Steeh’s decision is one of two rejecting constitutional challenges to the legislative package intended to create almost universal healthcare coverage in part by compelling people over age 18 to obtain minimal coverage or pay a tax penalty.

The Virginia cases are scheduled to be heard during the May 10-13 argument session. Virginia Attorney General Ken Cuccinelli has asked the U.S. Supreme Court to take the Virginia case before it can be heard by the appeals court.

The law center’s request for an expedited argument was unopposed by the U.S. Justice Department.

“This essentially puts us on the same track — timing wise — with the Virginia case,” Yerushalmi said.

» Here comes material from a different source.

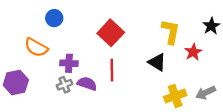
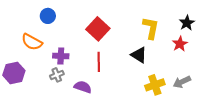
red star: (193, 52) -> (180, 44), moved
purple semicircle: (87, 84) -> (83, 87), moved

While U.S. District Judge Norman Moon in Lynchburg, Va., upheld the measure on Nov. 30, two other U.S. judges, Henry Hudson in Richmond, Va., and Roger Vinson in Pensacola, Fla., found the individual mandate portion of the act exceeded the legislative powers of Congress.

Hudson struck down that part of the law, allowing the remainder of it to stand. Vinson ruled that the mandate was essential to the legislative scheme, and ruled the entire act was thus void.

The government, which sought the expedited review in Virginia, also has said it will appeal Vinson’s ruling.

The case is Thomas More Law Center v. Obama, 10-2388, U.S. Court of Appeals for the Sixth Circuit (Cincinnati).